[p4] Concept of file ownership
Patrick M. Slattery
patrickmslattery at mac.com
Tue Aug 12 23:40:17 PDT 2008
There was an interesting article on the dangers of code ownership on
The Register a few weeks back, while the article focused on OSS
projects you could easily project a lot of what they were talking
about onto your own in-house developers...
Google defends open source from 'poisonous people'
http://www.theregister.co.uk/2008/05/30/google_open_source_talk/
Excerpt:
Two of Subversion's founding developers - Brian Fitzpatrick and Ben
Collins-Sussman - believe in open source projects that maintain a
large "bus factor." That would be the number of people who could get
run over by a bus before the project collapses. A simple means of
maintaining a large bus factor, they say, is banning names from source
code.
"You have to discourage people from feeling like 'This is my module. I
wrote this. Every change has to be approved by me,'" Collins-Sussman
argues. "That's very dangerous for the project as a whole."
This may mean the loss of some valuable contributors - and some
valuable code. But in the end, the project comes out ahead. There will
always be more contributors. And more code. "You can't sacrifice the
long-term health of a project for short-term gain."
On Aug 11, 2008, at 7:56 PM, Calman, Kevin wrote:
> One thing I sorely miss in Perforce from other SCMs the concept of
> file
> ownership. It seems that the person who touched the code last is the
> only
> one to be held responsible for any issue that arises in the code,
> whether
> that person made the faulty change or not. I am aware of the
> Revision graph
> and Time-lapse views, but they still only give you a listing of who
> made
> each change, not who owns the file as a whole.

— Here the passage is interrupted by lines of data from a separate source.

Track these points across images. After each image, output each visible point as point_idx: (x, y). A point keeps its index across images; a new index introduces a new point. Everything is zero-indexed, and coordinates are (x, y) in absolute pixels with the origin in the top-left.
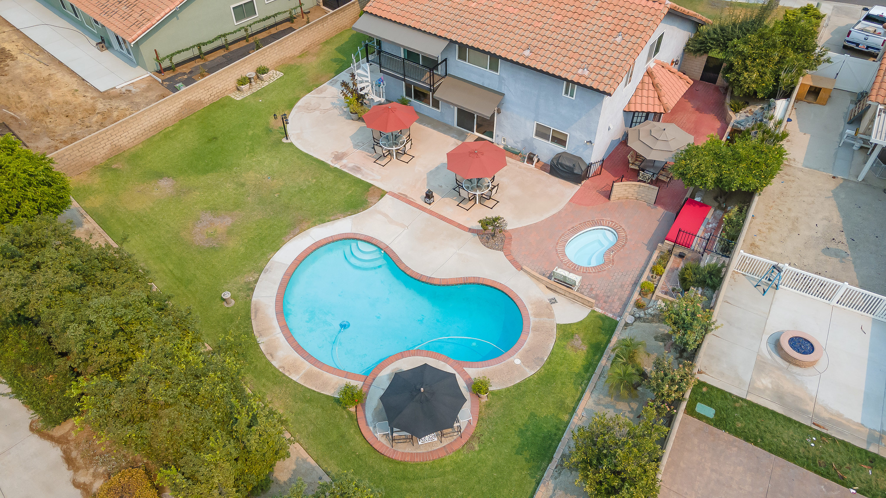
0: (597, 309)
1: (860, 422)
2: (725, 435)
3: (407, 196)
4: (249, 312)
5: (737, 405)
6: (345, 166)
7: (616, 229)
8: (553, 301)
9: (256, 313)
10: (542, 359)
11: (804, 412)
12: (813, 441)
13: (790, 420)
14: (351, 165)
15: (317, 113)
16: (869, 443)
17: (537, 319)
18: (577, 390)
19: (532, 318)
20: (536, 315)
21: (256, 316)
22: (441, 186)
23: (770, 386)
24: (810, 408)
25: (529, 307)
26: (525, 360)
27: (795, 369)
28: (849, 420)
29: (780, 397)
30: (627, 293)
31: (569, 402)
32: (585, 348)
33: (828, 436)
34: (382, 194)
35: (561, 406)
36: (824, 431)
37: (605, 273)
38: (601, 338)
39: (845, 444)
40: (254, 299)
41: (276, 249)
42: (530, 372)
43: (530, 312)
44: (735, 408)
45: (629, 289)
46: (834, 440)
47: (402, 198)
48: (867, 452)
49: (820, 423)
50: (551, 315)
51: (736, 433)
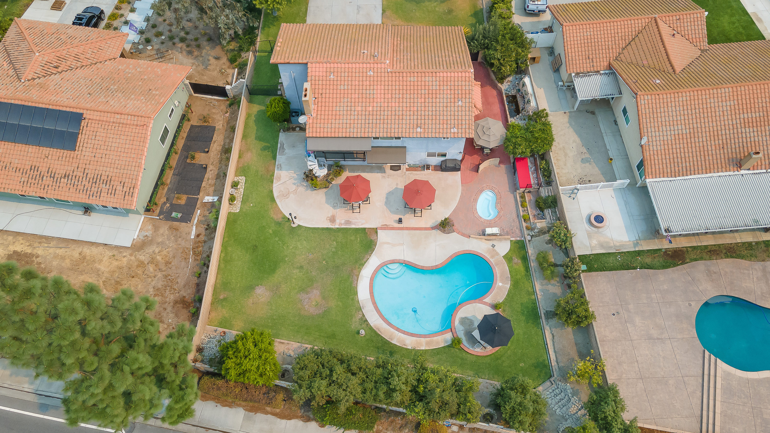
0: (512, 239)
1: (628, 240)
2: (594, 274)
3: (387, 225)
4: (375, 332)
5: (591, 258)
6: (340, 224)
7: (492, 190)
8: (493, 246)
9: (379, 330)
10: (508, 277)
11: (611, 247)
12: (619, 258)
13: (609, 253)
14: (343, 222)
15: (291, 195)
16: (635, 247)
17: (494, 259)
18: (530, 282)
19: (492, 260)
20: (492, 257)
21: (381, 332)
22: (398, 209)
23: (596, 243)
24: (612, 245)
25: (486, 255)
26: (502, 281)
27: (600, 230)
28: (625, 242)
29: (602, 246)
30: (518, 223)
31: (530, 289)
32: (520, 261)
33: (622, 252)
34: (375, 231)
35: (529, 294)
36: (620, 251)
37: (503, 217)
38: (523, 252)
39: (628, 252)
40: (372, 325)
41: (356, 293)
42: (508, 286)
43: (489, 257)
44: (591, 260)
45: (517, 220)
46: (625, 253)
47: (385, 228)
48: (636, 251)
49: (618, 249)
50: (497, 254)
51: (596, 270)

> Identifiable file ownership is important because it ties into the
> practices of peer code review, problem determination, and long-term
> design
> issues. These cannot be addressed by the developer-du-jour who breezes
> through to implement a feature or fix a defect.
> Was file ownership intentionally omitted from Perforce's feature
> set,
> and if so, why?
> Could 'owner' be added as an attribute to the File object in
> Perforce?
> Has it been requested before?
> Are there any good work-arounds in practice that people can suggest?
>
> Thanks for your feedback.
> --
> Opinions herein are exclusively my own, unless you share them.